Not waiting for Washington to decide, the Northern Alliance forces marched on Kabul on their own initiative. In a desperate broadcast to his fleeing troops, Taliban leader Mullah Omar reportedly warned them to stop “behaving like chickens.” It was to no avail. When Northern Alliance forces first set foot in the city, on November 13, 2001, they met little resistance. All that remained of the Taliban’s defenders in their former seat of power was a group of a dozen or so fighters hiding out in a city park. Just five weeks after our air strikes had begun, Afghanistan’s capital city was under the control of Northern Alliance forces. I was relieved. When I conveyed the news to the President, he was eager to see the offensive continue.

Soon anti-Taliban forces gained control of many areas in eastern Afghanistan, including the city of Jalalabad that straddled the important route leading to the Khyber Pass and Pakistan. Al-Qaida leader Mohammad Atef, a deputy to bin Laden, was killed in an air strike. The remaining Taliban forces were being driven farther and farther south, toward Kandahar, a city of some three hundred thousand people that had become a way station for the most hard-core enemy fighters. There the Taliban would make its stand. A small contingent of U.S. Marines, under the command of a gruff and brilliant warrior, Brigadier General James Mattis, bolstered our presence in southern Afghanistan. The focus of the campaign now turned to an Afghan fighter who would be charged with taking Kandahar.

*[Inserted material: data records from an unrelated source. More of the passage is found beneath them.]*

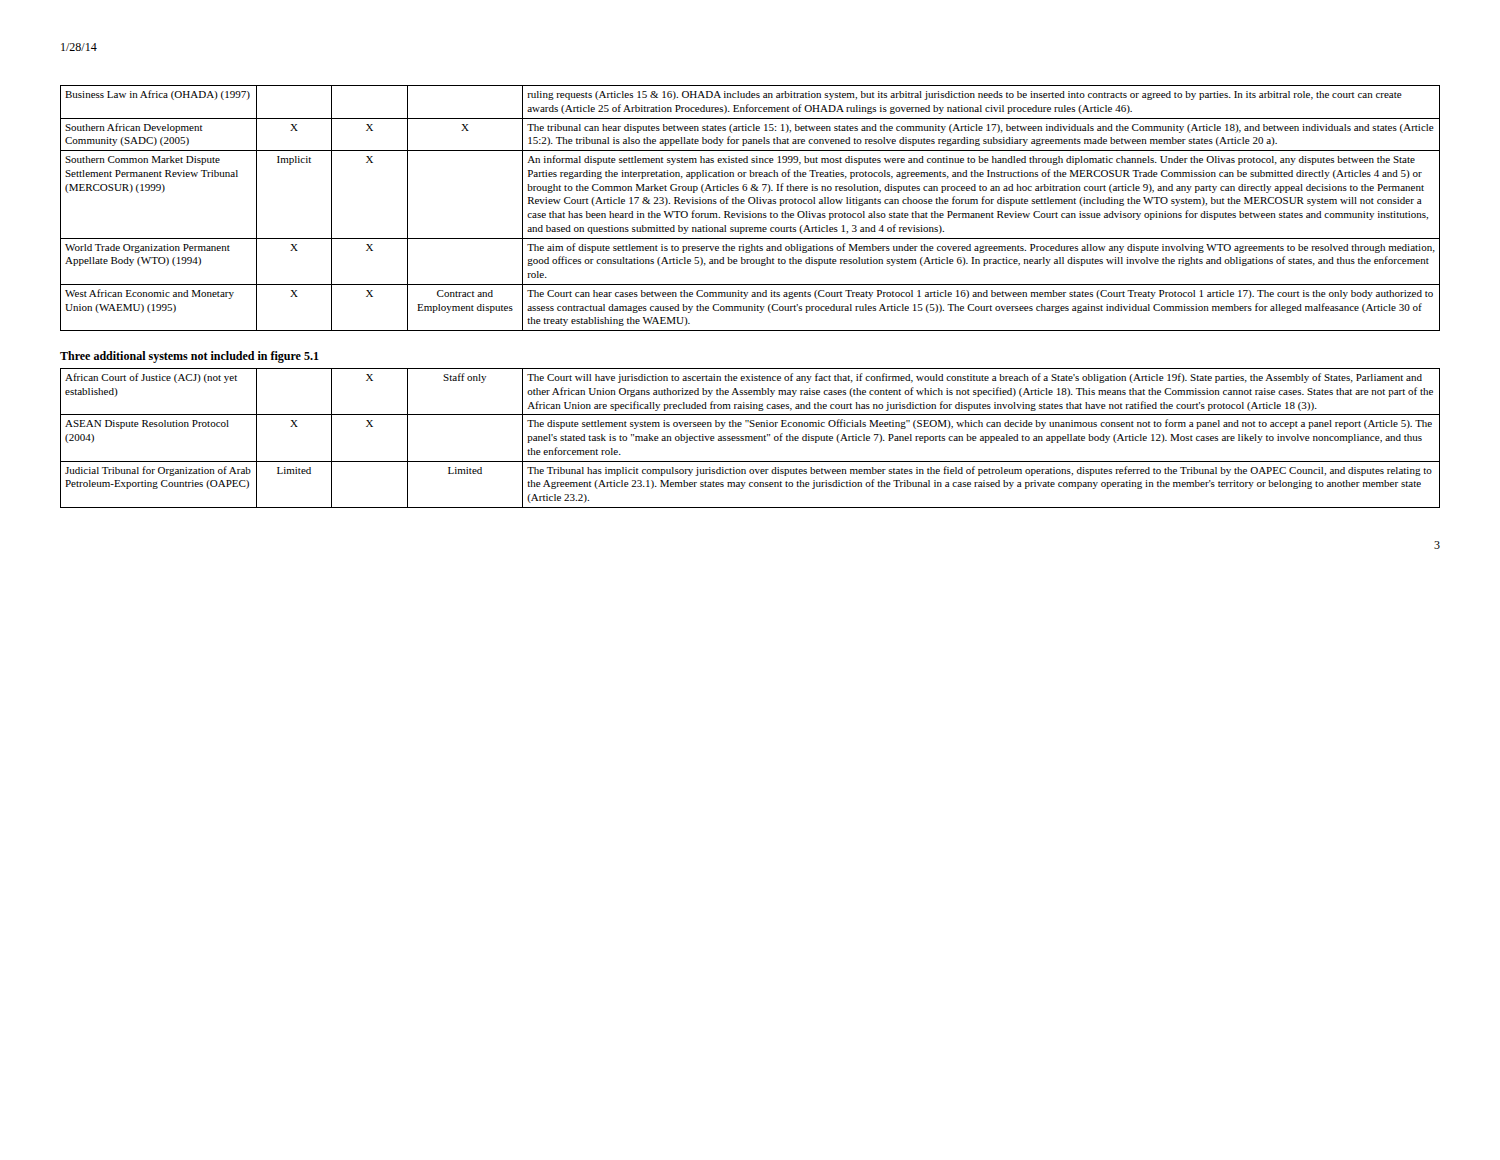1/28/14
| Business Law in Africa (OHADA) (1997) | | | | ruling requests (Articles 15 & 16). OHADA includes an arbitration system, but its arbitral jurisdiction needs to be inserted into contracts or agreed to by parties. In its arbitral role, the court can create awards (Article 25 of Arbitration Procedures). Enforcement of OHADA rulings is governed by national civil procedure rules (Article 46). |
| Southern African Development Community (SADC) (2005) | X | X | X | The tribunal can hear disputes between states (article 15: 1), between states and the community (Article 17), between individuals and the Community (Article 18), and between individuals and states (Article 15:2). The tribunal is also the appellate body for panels that are convened to resolve disputes regarding subsidiary agreements made between member states (Article 20 a). |
| Southern Common Market Dispute Settlement Permanent Review Tribunal (MERCOSUR) (1999) | Implicit | X | | An informal dispute settlement system has existed since 1999, but most disputes were and continue to be handled through diplomatic channels. Under the Olivas protocol, any disputes between the State Parties regarding the interpretation, application or breach of the Treaties, protocols, agreements, and the Instructions of the MERCOSUR Trade Commission can be submitted directly (Articles 4 and 5) or brought to the Common Market Group (Articles 6 & 7). If there is no resolution, disputes can proceed to an ad hoc arbitration court (article 9), and any party can directly appeal decisions to the Permanent Review Court (Article 17 & 23). Revisions of the Olivas protocol allow litigants can choose the forum for dispute settlement (including the WTO system), but the MERCOSUR system will not consider a case that has been heard in the WTO forum. Revisions to the Olivas protocol also state that the Permanent Review Court can issue advisory opinions for disputes between states and community institutions, and based on questions submitted by national supreme courts (Articles 1, 3 and 4 of revisions). |
| World Trade Organization Permanent Appellate Body (WTO) (1994) | X | X | | The aim of dispute settlement is to preserve the rights and obligations of Members under the covered agreements. Procedures allow any dispute involving WTO agreements to be resolved through mediation, good offices or consultations (Article 5), and be brought to the dispute resolution system (Article 6). In practice, nearly all disputes will involve the rights and obligations of states, and thus the enforcement role. |
| West African Economic and Monetary Union (WAEMU) (1995) | X | X | Contract and Employment disputes | The Court can hear cases between the Community and its agents (Court Treaty Protocol 1 article 16) and between member states (Court Treaty Protocol 1 article 17). The court is the only body authorized to assess contractual damages caused by the Community (Court's procedural rules Article 15 (5)). The Court oversees charges against individual Commission members for alleged malfeasance (Article 30 of the treaty establishing the WAEMU). |
Three additional systems not included in figure 5.1
| African Court of Justice (ACJ) (not yet established) | | X | Staff only | The Court will have jurisdiction to ascertain the existence of any fact that, if confirmed, would constitute a breach of a State's obligation (Article 19f). State parties, the Assembly of States, Parliament and other African Union Organs authorized by the Assembly may raise cases (the content of which is not specified) (Article 18). This means that the Commission cannot raise cases. States that are not part of the African Union are specifically precluded from raising cases, and the court has no jurisdiction for disputes involving states that have not ratified the court's protocol (Article 18 (3)). |
| ASEAN Dispute Resolution Protocol (2004) | X | X | | The dispute settlement system is overseen by the "Senior Economic Officials Meeting" (SEOM), which can decide by unanimous consent not to form a panel and not to accept a panel report (Article 5). The panel's stated task is to "make an objective assessment" of the dispute (Article 7). Panel reports can be appealed to an appellate body (Article 12). Most cases are likely to involve noncompliance, and thus the enforcement role. |
| Judicial Tribunal for Organization of Arab Petroleum-Exporting Countries (OAPEC) | Limited | | Limited | The Tribunal has implicit compulsory jurisdiction over disputes between member states in the field of petroleum operations, disputes referred to the Tribunal by the OAPEC Council, and disputes relating to the Agreement (Article 23.1). Member states may consent to the jurisdiction of the Tribunal in a case raised by a private company operating in the member's territory or belonging to another member state (Article 23.2). |
3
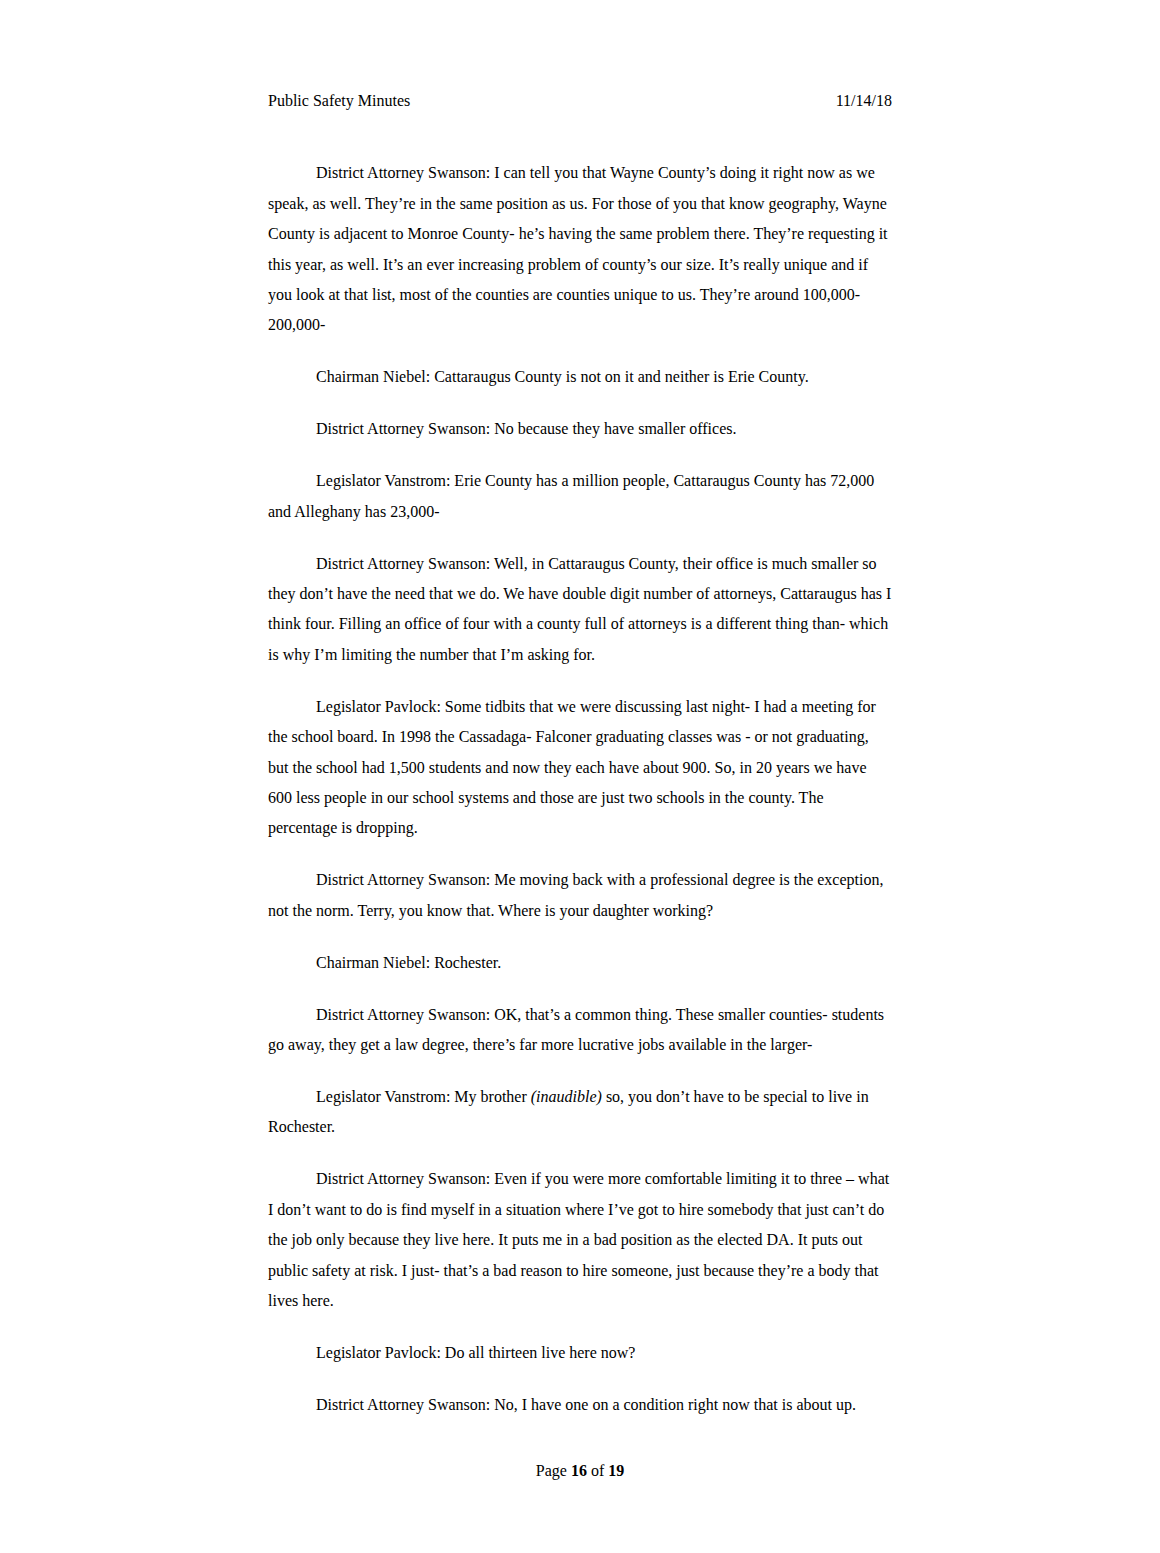Public Safety Minutes
11/14/18
District Attorney Swanson: I can tell you that Wayne County’s doing it right now as we speak, as well. They’re in the same position as us. For those of you that know geography, Wayne County is adjacent to Monroe County- he’s having the same problem there. They’re requesting it this year, as well. It’s an ever increasing problem of county’s our size. It’s really unique and if you look at that list, most of the counties are counties unique to us. They’re around 100,000-200,000-
Chairman Niebel: Cattaraugus County is not on it and neither is Erie County.
District Attorney Swanson: No because they have smaller offices.
Legislator Vanstrom: Erie County has a million people, Cattaraugus County has 72,000 and Alleghany has 23,000-
District Attorney Swanson: Well, in Cattaraugus County, their office is much smaller so they don’t have the need that we do. We have double digit number of attorneys, Cattaraugus has I think four. Filling an office of four with a county full of attorneys is a different thing than- which is why I’m limiting the number that I’m asking for.
Legislator Pavlock: Some tidbits that we were discussing last night- I had a meeting for the school board. In 1998 the Cassadaga- Falconer graduating classes was - or not graduating, but the school had 1,500 students and now they each have about 900. So, in 20 years we have 600 less people in our school systems and those are just two schools in the county. The percentage is dropping.
District Attorney Swanson: Me moving back with a professional degree is the exception, not the norm. Terry, you know that. Where is your daughter working?
Chairman Niebel: Rochester.
District Attorney Swanson: OK, that’s a common thing. These smaller counties- students go away, they get a law degree, there’s far more lucrative jobs available in the larger-
Legislator Vanstrom: My brother (inaudible) so, you don’t have to be special to live in Rochester.
District Attorney Swanson: Even if you were more comfortable limiting it to three – what I don’t want to do is find myself in a situation where I’ve got to hire somebody that just can’t do the job only because they live here. It puts me in a bad position as the elected DA. It puts out public safety at risk. I just- that’s a bad reason to hire someone, just because they’re a body that lives here.
Legislator Pavlock: Do all thirteen live here now?
District Attorney Swanson: No, I have one on a condition right now that is about up.
Page 16 of 19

Though he had the demeanor of a polished, urbane, and scholarly gentleman, Hamid Karzai was tough and tenacious and seemed to command respect from diverse quarters of Afghan society. The day after the American bombing of the Taliban began, he crossed the border into Afghanistan from Pakistan on a motorcycle, where he helped organize anti-Taliban forces in the country’s south. A Pashtun tribal leader from a prestigious clan, he commanded a small cadre of Pashtun troops.* In an early skirmish, a bomb dropped from a B-52 had sent shrapnel and debris in his direction, slightly wounding him in the face.12 Karzai and his forces reached Kandahar on December 7. Contrary to expectations, the city fell quickly. The Taliban apparently knew that they could not win, so they had decided to regroup to fight another day.

By early December, two months to the day since the start of our combat operations, the Taliban had been pushed out of every major city in Afghanistan. By any measure, it was an impressive military success. Estimates varied, but likely some eight thousand to twelve thousand Taliban and al-Qaida fighters were killed—and hundreds more were captured. Eleven U.S. servicemen had given their lives, and another thirty-five had been wounded in this initial campaign against al-Qaida and the Taliban.

Most Taliban and al-Qaida forces had been neutralized, at least for the moment, with one important exception: the holdouts in the mountainous area along the border with Pakistan known as Tora Bora, meaning “black dust.” The peaks of the White Mountains are among the highest in the world with altitudes of fifteen thousand feet. The eastern reaches of the mountain range include the legendary Khyber Pass, the notch through which armies had made their way onto the Indian subcontinent for thousands of years.

Tora Bora and its surrounding valleys were so treacherous to armies—any army—that much of the territory was out of the control of both the Afghan and the Pakistan governments. Local Pashtun tribal chiefs had been the only authorities there for centuries. They recognized no national boundaries and no earthly laws but their own. During their fight against the Soviet Union, many of the Afghan mujahideen found refuge in Tora Bora’s intricate labyrinth of caves. Now an unknown number of al-Qaida fighters sought shelter there. Among them, some speculated, was Osama bin Laden.